# Dal/Hou Trade Idea



## Nicco1014 (May 30, 2003)

I was just wondering how Dallas fans would feel about a trade that sent Eddie Griffin, Glen Rice, Moochie Norris, and possibly Houston's second round pick this year or a future first round pick to Dallas for Nick Van Exel, Avery Johnson, and the 29th pick in the draft.


----------



## Lakers_32_4ever (Dec 30, 2002)

WOWZA! That helps Dallas HUGELY!


Nice big man prospect, another good shooter with offense, and just some filler, plus a future top 20 pick all for a O minute man, 29 pick, and Van exel....

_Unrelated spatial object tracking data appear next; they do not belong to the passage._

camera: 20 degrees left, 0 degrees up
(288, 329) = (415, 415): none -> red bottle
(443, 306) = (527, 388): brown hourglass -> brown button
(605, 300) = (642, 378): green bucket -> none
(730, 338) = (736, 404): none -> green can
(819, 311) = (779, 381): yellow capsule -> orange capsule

I would do it in a second, if houston would


----------



## LionOfJudah (May 27, 2003)

I like Eddie, I'd make the trade with out Houston's draft pick to get Eddie.
Noris wouldn't be a bad back up to Nash either.
Eddie would develop better in Dallas since he wouldn't have to take a back seat to Yao and Franchise. Dallas's offense is more of a team offense where he could use his decent shot and play in the paint, houston is probably going to be a two man show(probably alot like the lakers) where he would take a back seat to development of Yao.


----------



## Dragnsmke1 (Jul 29, 2002)

> Originally posted by <b>Nicco1014</b>!
> I was just wondering how Dallas fans would feel about a trade that sent Eddie Griffin, Glen Rice, Moochie Norris, and possibly Houston's second round pick this year or a future first round pick to Dallas for Nick Van Exel, Avery Johnson, and the 29th pick in the draft.

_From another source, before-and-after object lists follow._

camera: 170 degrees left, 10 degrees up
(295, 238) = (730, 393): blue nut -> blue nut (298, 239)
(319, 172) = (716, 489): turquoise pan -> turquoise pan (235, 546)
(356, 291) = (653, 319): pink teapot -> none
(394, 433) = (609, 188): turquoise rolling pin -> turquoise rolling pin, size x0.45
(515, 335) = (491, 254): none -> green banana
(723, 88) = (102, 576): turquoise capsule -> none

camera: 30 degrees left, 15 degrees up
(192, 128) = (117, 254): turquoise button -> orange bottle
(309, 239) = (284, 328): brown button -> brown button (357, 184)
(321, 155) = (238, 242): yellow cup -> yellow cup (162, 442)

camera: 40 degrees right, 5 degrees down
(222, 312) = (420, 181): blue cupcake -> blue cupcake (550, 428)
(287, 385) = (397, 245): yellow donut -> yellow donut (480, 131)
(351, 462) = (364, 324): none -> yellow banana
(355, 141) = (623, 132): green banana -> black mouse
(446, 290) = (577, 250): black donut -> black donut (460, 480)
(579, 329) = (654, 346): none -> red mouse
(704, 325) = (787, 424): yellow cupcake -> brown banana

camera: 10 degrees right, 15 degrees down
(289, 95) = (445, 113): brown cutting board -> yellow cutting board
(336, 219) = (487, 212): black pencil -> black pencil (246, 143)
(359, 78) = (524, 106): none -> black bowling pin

I would rather trade Nash than VE and I think AJ would make an excellent coach if we keep the team "soft". So it s not a good idea to get rid of him yet.


----------



## Jacres318 (Jun 8, 2003)

griffin is a shoer no a rebounder and why do we need that? Stevie Franchise is their point guard why do they need two of them?


----------



## Jacres318 (Jun 8, 2003)

i meant griffin is a shooter not shoer


----------



## Stinger (Jun 10, 2003)

I don't think it would help either team that much. Although Moochie is a good back up for Nash, and Griffin can easily fit in with Dallas' run-and-gun offense, they lose Van Exel. Van Exel who's starting to earn his maximum contract as seen from the Sacramento series. But Dallas doesn't need another shooter who can run, they already have that. What they need is a physical, strong, rebounder who can block shots and be a presence in the paint. The only way the trade would seem more appealing is if the pick in the draft is high, since after the trade Dallas won't have to deal with Van Exel's maxiumum contract.


----------